• Dataset excerpts:
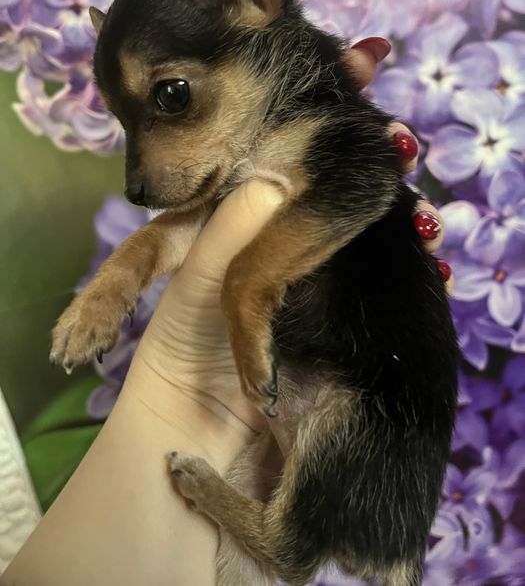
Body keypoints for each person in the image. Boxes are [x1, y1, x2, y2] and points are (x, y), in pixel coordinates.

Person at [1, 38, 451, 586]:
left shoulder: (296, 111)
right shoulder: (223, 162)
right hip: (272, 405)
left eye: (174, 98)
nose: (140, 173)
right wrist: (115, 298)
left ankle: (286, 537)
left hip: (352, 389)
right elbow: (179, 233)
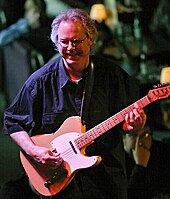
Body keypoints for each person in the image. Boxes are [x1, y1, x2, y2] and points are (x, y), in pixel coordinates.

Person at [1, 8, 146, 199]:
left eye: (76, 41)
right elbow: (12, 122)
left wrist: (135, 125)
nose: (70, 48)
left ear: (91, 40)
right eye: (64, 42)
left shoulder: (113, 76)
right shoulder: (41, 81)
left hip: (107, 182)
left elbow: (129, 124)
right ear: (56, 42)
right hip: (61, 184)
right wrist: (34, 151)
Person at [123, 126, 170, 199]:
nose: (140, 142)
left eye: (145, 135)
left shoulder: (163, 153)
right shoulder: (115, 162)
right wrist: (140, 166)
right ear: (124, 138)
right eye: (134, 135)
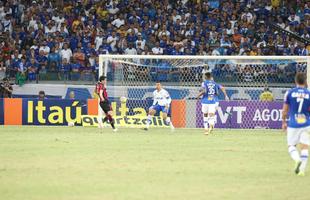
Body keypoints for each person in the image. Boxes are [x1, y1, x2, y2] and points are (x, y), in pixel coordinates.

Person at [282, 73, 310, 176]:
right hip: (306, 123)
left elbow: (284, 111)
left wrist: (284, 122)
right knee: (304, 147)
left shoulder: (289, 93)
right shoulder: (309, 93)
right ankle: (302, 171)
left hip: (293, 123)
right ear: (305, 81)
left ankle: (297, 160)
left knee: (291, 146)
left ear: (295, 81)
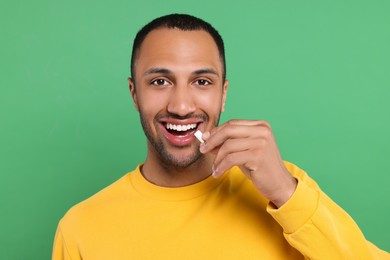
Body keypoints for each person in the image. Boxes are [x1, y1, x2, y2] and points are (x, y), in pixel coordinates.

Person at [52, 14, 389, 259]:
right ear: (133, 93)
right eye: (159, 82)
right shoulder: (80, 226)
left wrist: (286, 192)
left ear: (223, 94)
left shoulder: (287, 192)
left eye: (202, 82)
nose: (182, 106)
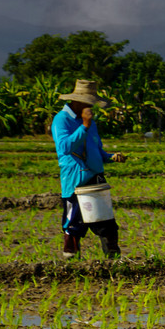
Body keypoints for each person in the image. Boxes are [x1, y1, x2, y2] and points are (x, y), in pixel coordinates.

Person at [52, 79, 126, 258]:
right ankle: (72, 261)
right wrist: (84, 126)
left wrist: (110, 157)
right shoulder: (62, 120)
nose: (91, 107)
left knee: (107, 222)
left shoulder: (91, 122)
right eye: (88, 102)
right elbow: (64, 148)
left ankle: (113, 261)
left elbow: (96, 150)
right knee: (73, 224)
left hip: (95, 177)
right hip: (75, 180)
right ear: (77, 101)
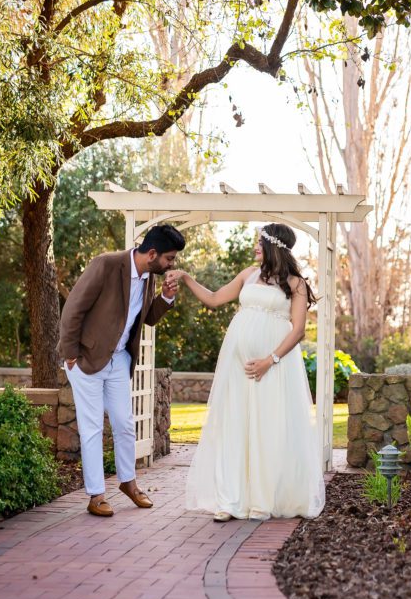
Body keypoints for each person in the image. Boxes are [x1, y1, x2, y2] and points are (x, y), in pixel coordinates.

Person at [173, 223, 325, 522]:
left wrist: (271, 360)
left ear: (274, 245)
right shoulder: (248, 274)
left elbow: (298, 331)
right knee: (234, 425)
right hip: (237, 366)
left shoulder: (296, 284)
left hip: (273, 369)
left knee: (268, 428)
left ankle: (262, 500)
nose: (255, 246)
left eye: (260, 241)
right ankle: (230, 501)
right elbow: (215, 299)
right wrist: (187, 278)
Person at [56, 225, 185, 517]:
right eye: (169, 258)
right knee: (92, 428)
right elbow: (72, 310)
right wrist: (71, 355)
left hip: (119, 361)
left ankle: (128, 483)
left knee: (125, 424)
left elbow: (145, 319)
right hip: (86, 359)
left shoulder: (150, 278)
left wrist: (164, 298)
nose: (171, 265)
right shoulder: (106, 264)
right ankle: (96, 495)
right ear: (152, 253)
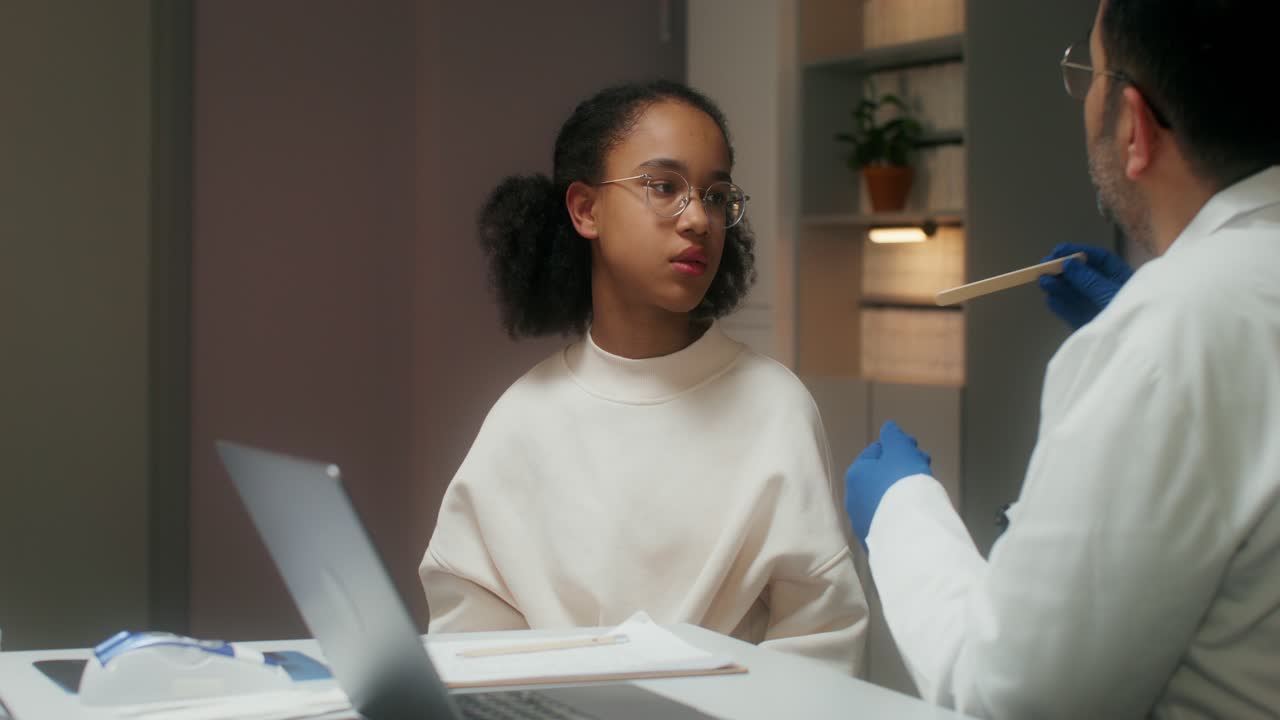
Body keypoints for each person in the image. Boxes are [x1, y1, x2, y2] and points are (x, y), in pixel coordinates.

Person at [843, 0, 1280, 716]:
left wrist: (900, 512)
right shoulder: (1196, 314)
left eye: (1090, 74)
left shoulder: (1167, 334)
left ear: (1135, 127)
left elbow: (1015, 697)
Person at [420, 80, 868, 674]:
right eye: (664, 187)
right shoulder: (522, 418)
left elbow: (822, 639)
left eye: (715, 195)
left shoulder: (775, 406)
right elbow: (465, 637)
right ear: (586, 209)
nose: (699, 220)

• What is expected: From the material above, copy out every line bearing the string "ankle".

• Solution to this exercise:
left ankle: (286, 537)
right ankle: (302, 171)
left ankle: (297, 160)
right ankle: (72, 261)
left ankle: (113, 261)
left ankle: (262, 500)
right ankle: (230, 501)
left ankle: (128, 483)
right ankle: (96, 495)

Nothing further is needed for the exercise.